“A kişisinin B kişisi hakkında bize anlattıkları B kişisi ile ilgili izlenim edinmemize yetmez ama A kişisi hakkında bir izlenim edinmemize yeterli olur.”
Bu yaklaşımı değerli buluyorum. Fotoğrafın icadından bugüne kadar sosyolojinin de önünde yer alan fotoğraf, fotoğraf olarak kaydedebildiklerimiz ile yol gösterici olsa da gelecekte çekemediklerimiz bizlerin çekilmesine izin verilmeyenlerle de bir yol gösterici olacak.

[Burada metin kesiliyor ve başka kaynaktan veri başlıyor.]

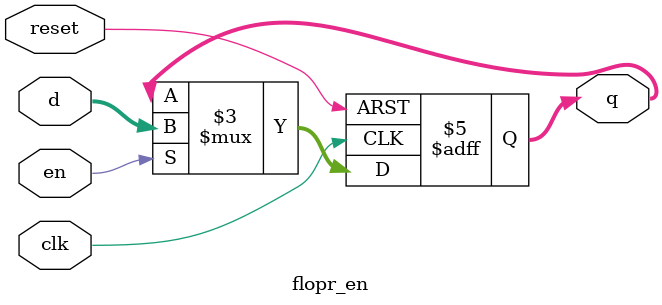
<source format=v>
`timescale 1ns / 1ps


module flopr_en # (parameter WIDTH = 8)(
    input                  clk, 
    input                  reset,
    input                  en,
    input      [WIDTH-1:0] d,
    output reg [WIDTH-1:0] q
);

always @ (posedge clk, posedge reset)
    if (reset)  q <= 0;
    else if(en) q <= d;
    else        q <= q;
    
endmodule

</source>
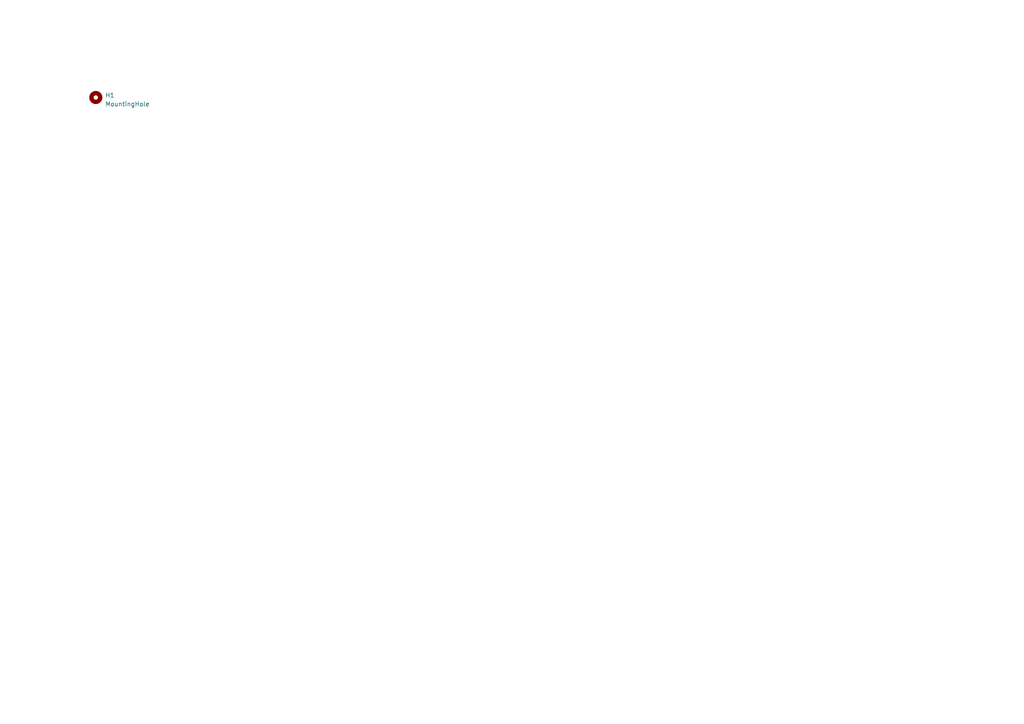
<source format=kicad_sch>
(kicad_sch (version 20230121) (generator eeschema)

  (uuid d87f146d-90cc-4934-84ba-bbaac90c007f)

  (paper "A4")

  


  (symbol (lib_id "Mechanical:MountingHole") (at 27.7887 28.2796 0) (unit 1)
    (in_bom yes) (on_board yes) (dnp no) (fields_autoplaced)
    (uuid 733a2563-9297-44ae-9921-58b3afd390f2)
    (property "Reference" "H1" (at 30.48 27.6446 0)
      (effects (font (size 1.27 1.27)) (justify left))
    )
    (property "Value" "MountingHole" (at 30.48 30.1846 0)
      (effects (font (size 1.27 1.27)) (justify left))
    )
    (property "Footprint" "Compass Castellated:Compass Castellated" (at 27.7887 28.2796 0)
      (effects (font (size 1.27 1.27)) hide)
    )
    (property "Datasheet" "~" (at 27.7887 28.2796 0)
      (effects (font (size 1.27 1.27)) hide)
    )
    (instances
      (project "Compass Castellated Board"
        (path "/d87f146d-90cc-4934-84ba-bbaac90c007f"
          (reference "H1") (unit 1)
        )
      )
    )
  )

  (sheet_instances
    (path "/" (page "1"))
  )
)

</source>
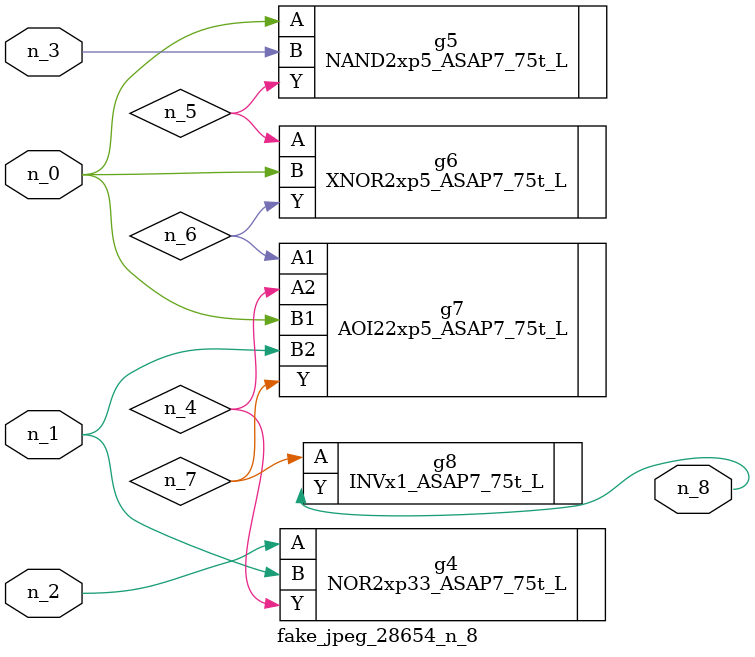
<source format=v>
module fake_jpeg_28654_n_8 (n_0, n_3, n_2, n_1, n_8);

input n_0;
input n_3;
input n_2;
input n_1;

output n_8;

wire n_4;
wire n_6;
wire n_5;
wire n_7;

NOR2xp33_ASAP7_75t_L g4 ( 
.A(n_2),
.B(n_1),
.Y(n_4)
);

NAND2xp5_ASAP7_75t_L g5 ( 
.A(n_0),
.B(n_3),
.Y(n_5)
);

XNOR2xp5_ASAP7_75t_L g6 ( 
.A(n_5),
.B(n_0),
.Y(n_6)
);

AOI22xp5_ASAP7_75t_L g7 ( 
.A1(n_6),
.A2(n_4),
.B1(n_0),
.B2(n_1),
.Y(n_7)
);

INVx1_ASAP7_75t_L g8 ( 
.A(n_7),
.Y(n_8)
);


endmodule
</source>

Fotoğrafın icadı ile başlayan bu serüvende neredeyse fotoğrafı çekilmeyen olay kalmadı. Etki gücü değişik olsa da hemen hemen her alanda, olayda haber fotoğrafı olayı anlamak için en güvenilir ve ilk başvurulan araçlardan bir tanesi. Çünkü haber fotoğrafının gücü gerçeği olduğu gibi aktarmasından geliyor. Güvenilir olmasındaki en önemli rol etik ilkelere bağlı kalınarak çekilmesi.
Doçent N. Gamze Toksoy “Fotoğraf Aslında Neyin Belgesi?” adlı makalesinde:
“Modernleşme sürecinde fotoğraf, dönüşen yaşamın kaydını tutmaktan çok daha fazlasını ifade eder. Modern kimliklerin, aidiyetlerin nasıl tanımlanacağı, yaşamın hangi yanlarının görünür kılınacağı ve gelecek kuşakların belleğine nasıl aktarılacağı sorularının yanıtlarını bulacağımız mecralardan biridir.”

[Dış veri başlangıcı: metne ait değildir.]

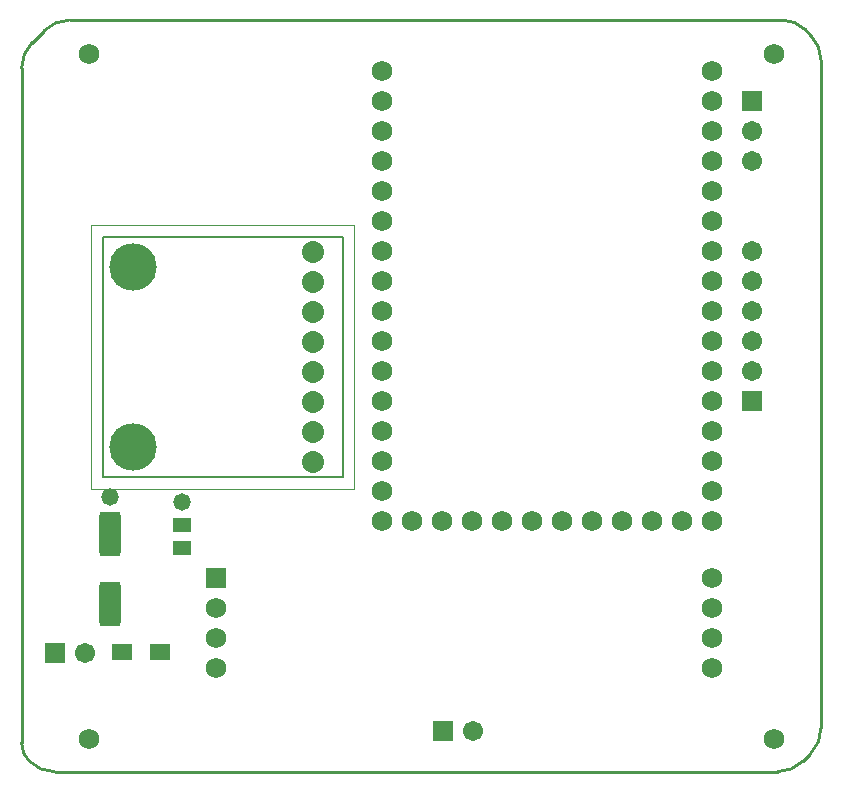
<source format=gts>
G04 Layer_Color=8388736*
%FSLAX25Y25*%
%MOIN*%
G70*
G01*
G75*
%ADD14C,0.01000*%
%ADD15C,0.00787*%
%ADD16C,0.00394*%
%ADD26R,0.07099X0.05524*%
%ADD27R,0.06312X0.05131*%
G04:AMPARAMS|DCode=28|XSize=149.73mil|YSize=70.99mil|CornerRadius=11.87mil|HoleSize=0mil|Usage=FLASHONLY|Rotation=270.000|XOffset=0mil|YOffset=0mil|HoleType=Round|Shape=RoundedRectangle|*
%AMROUNDEDRECTD28*
21,1,0.14973,0.04724,0,0,270.0*
21,1,0.12598,0.07099,0,0,270.0*
1,1,0.02375,-0.02362,-0.06299*
1,1,0.02375,-0.02362,0.06299*
1,1,0.02375,0.02362,0.06299*
1,1,0.02375,0.02362,-0.06299*
%
%ADD28ROUNDEDRECTD28*%
%ADD29C,0.06800*%
%ADD30R,0.06706X0.06706*%
%ADD31C,0.06706*%
%ADD32R,0.06706X0.06706*%
%ADD33C,0.15800*%
%ADD34C,0.07355*%
%ADD35R,0.06800X0.06800*%
%ADD36C,0.05800*%
D14*
X190500Y365500D02*
G03*
X181965Y361965I0J-12071D01*
G01*
X178035Y358035D02*
G03*
X174500Y349500I8535J-8535D01*
G01*
Y124485D02*
G03*
X176964Y118535I8414J0D01*
G01*
D02*
G03*
X185500Y115000I8535J8535D01*
G01*
X426500D02*
G03*
X435036Y118535I0J12071D01*
G01*
X437465Y120965D02*
G03*
X441000Y129500I-8535J8535D01*
G01*
Y352000D02*
G03*
X437465Y360536I-12071J0D01*
G01*
X435500Y362500D02*
G03*
X428257Y365500I-7243J-7243D01*
G01*
X190500D02*
X346500D01*
X178035Y358035D02*
X181965Y361965D01*
X174500Y124485D02*
Y349500D01*
X185500Y115000D02*
X426500D01*
X435036Y118535D02*
X437465Y120965D01*
X441000Y129500D02*
Y352000D01*
X435500Y362500D02*
X437465Y360536D01*
X346500Y365500D02*
X428257D01*
D15*
X201500Y213222D02*
X281500D01*
Y293222D01*
X201500D02*
X281500D01*
X201500Y213222D02*
Y293222D01*
D16*
X197563Y209285D02*
X285437D01*
Y297160D01*
X197563D02*
X285437D01*
X197563Y209285D02*
Y297160D01*
D26*
X220602Y155000D02*
D03*
X208004D02*
D03*
D27*
X228000Y197374D02*
D03*
Y189500D02*
D03*
D28*
X204000Y194114D02*
D03*
Y170886D02*
D03*
D29*
X196850Y125984D02*
D03*
X425197D02*
D03*
Y354331D02*
D03*
X196850D02*
D03*
X294500Y198500D02*
D03*
Y208500D02*
D03*
Y218500D02*
D03*
Y228500D02*
D03*
Y238500D02*
D03*
Y248500D02*
D03*
Y258500D02*
D03*
Y268500D02*
D03*
Y278500D02*
D03*
Y288500D02*
D03*
Y298500D02*
D03*
Y308500D02*
D03*
Y318500D02*
D03*
Y328500D02*
D03*
Y338500D02*
D03*
Y348500D02*
D03*
X304500Y198500D02*
D03*
X314500D02*
D03*
X324500D02*
D03*
X334500D02*
D03*
X344500D02*
D03*
X354500D02*
D03*
X364500D02*
D03*
X374500D02*
D03*
X384500D02*
D03*
X394500D02*
D03*
X404500D02*
D03*
Y208500D02*
D03*
Y218500D02*
D03*
Y228500D02*
D03*
Y238500D02*
D03*
Y248500D02*
D03*
Y258500D02*
D03*
Y268500D02*
D03*
Y278500D02*
D03*
Y288500D02*
D03*
Y298500D02*
D03*
Y308500D02*
D03*
Y318500D02*
D03*
Y328500D02*
D03*
Y338500D02*
D03*
Y348500D02*
D03*
Y149500D02*
D03*
Y159500D02*
D03*
Y169500D02*
D03*
Y179500D02*
D03*
X239146Y169500D02*
D03*
Y159500D02*
D03*
Y149500D02*
D03*
D30*
X185500Y154409D02*
D03*
X315000Y128500D02*
D03*
D31*
X195500Y154409D02*
D03*
X325000Y128500D02*
D03*
X418000Y248453D02*
D03*
Y258453D02*
D03*
Y268453D02*
D03*
Y278453D02*
D03*
Y288453D02*
D03*
Y328547D02*
D03*
Y318547D02*
D03*
D32*
Y238453D02*
D03*
Y338547D02*
D03*
D33*
X211500Y283222D02*
D03*
Y223222D02*
D03*
D34*
X271500Y288222D02*
D03*
Y278222D02*
D03*
Y268222D02*
D03*
Y258222D02*
D03*
Y248222D02*
D03*
Y238222D02*
D03*
Y228222D02*
D03*
Y218222D02*
D03*
D35*
X239146Y179500D02*
D03*
D36*
X204000Y206500D02*
D03*
X228000Y205000D02*
D03*
M02*

</source>
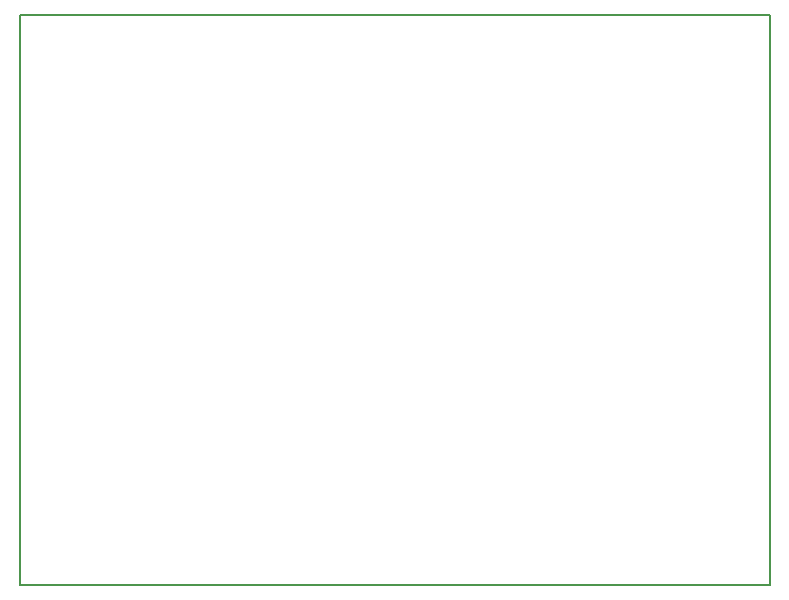
<source format=gbr>
G04 #@! TF.FileFunction,Profile,NP*
%FSLAX46Y46*%
G04 Gerber Fmt 4.6, Leading zero omitted, Abs format (unit mm)*
G04 Created by KiCad (PCBNEW 4.0.6) date Tuesday, June 06, 2017 'PMt' 02:35:44 PM*
%MOMM*%
%LPD*%
G01*
G04 APERTURE LIST*
%ADD10C,0.100000*%
%ADD11C,0.150000*%
G04 APERTURE END LIST*
D10*
D11*
X144780000Y-78740000D02*
X81280000Y-78740000D01*
X81280000Y-127000000D02*
X144780000Y-127000000D01*
X81280000Y-78740000D02*
X81280000Y-127000000D01*
X144780000Y-127000000D02*
X144780000Y-78740000D01*
M02*

</source>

Doçent N. Gamze Toksoy’un yukarıda paylaştığım cümlelerini çok kıymetli buluyorum. Bugün neyi çekip belgelediğimiz gelecek için o kadar önemli. Bir fotoğraf dünyayı değiştirebilir mi tartışmaları ışığında değerlendirmelerimizi bir kez daha yapmak zorundayız. Burada geleceğe yönelik yaptığımız şey medeniyetimizi nasıl geliştireceğimizi, nasıl topluluklar olacağımızı, gelecek nesilleri nasıl şekillendirmek istediğimize bugün çektiğimiz sorunların fotoğrafları yön verecek.
Bugün foto muhabirlerin geleceğimizi de şekillendirecek bu fotoğrafları çekmemesi, çektirilmemesi çok çok önemli. Önemi şuradan geliyor. Foto muhabiri bir fotoğrafı çekmeye karar verdiğinde o fotoğraf karesine mümkün olan tüm anlamını yükleyerek çekecektir. O fotoğraflar anlatım itibariyle izleyen kişiyi ilk temas anında etkileyecek ve de o kişi veya kişilerde bir iz bırakacaktır. Diğer bir söyleyişle foto muhabiri yaşananları en öz anlatımıyla çeker ve topluma sunar. Foto muhabirleri bu fotoğrafları çekmez ise ne olur peki? Bu aslında işler biraz daha zorlaşır demek. Biraz daha açmak isterim cümlelerimi.
Günümüzde foto muhabirleri fotoğraf çekse de çekmese de dünyada her saniye milyonlarca fotoğraf çekiliyor. Manzara, sokak, portre, olay, mekân, yemek, düğün, savaş, cinayet, spor, ticari, organizasyonlarda, konserlerde, toplantılarda, arkadaşlar arasında, sevgilisine nerede olduğunu kanıtlamak için…her an fotoğraf çekiyor insanlar. Anlamlandırmaya dair sorunumuz da burada başlıyor. Çekine bu fotoğrafla rastgele, düzensiz, sınıflandırılmamış olmaları, hatta bu çekilen fotoğrafların saklanmasını nedeniyle doğan problemler nedeniyle silinmesi gibi şey, bu fotoğrafların kişilerin kendi sosyal medya hesaplarında paylaşılsa da anlamlı paylaşımlar olmaması nedeniyle. Geleceğe dair anlamlı bir iz bırakmaları, sonradan anlamlandırılabilmeleri de çok zahmetli bir süreç.
Yani aslına bakarsanız kocaman bir çöp yığınından farkı yok bu kadar fazla fotoğrafın. Varlığının çok olması işleri daha da zorlaştırıyor. Bu fotoğrafların gelecekte bir işe yarayabilmesi için çekim aşamasından itibaren bilinçli adımlarla ilerleniyor olması gerekmekte. Yoksa gelecek nesiller, bu çöp yığını içinden geçmişi anlamak ve geleceğe yön vermek adına epeyce zorlanacaklar. Bu yönlendirme aşaması içinde daha fazla emek, maddi ve zaman kaynağı ayırmak durumunda kalacaklar.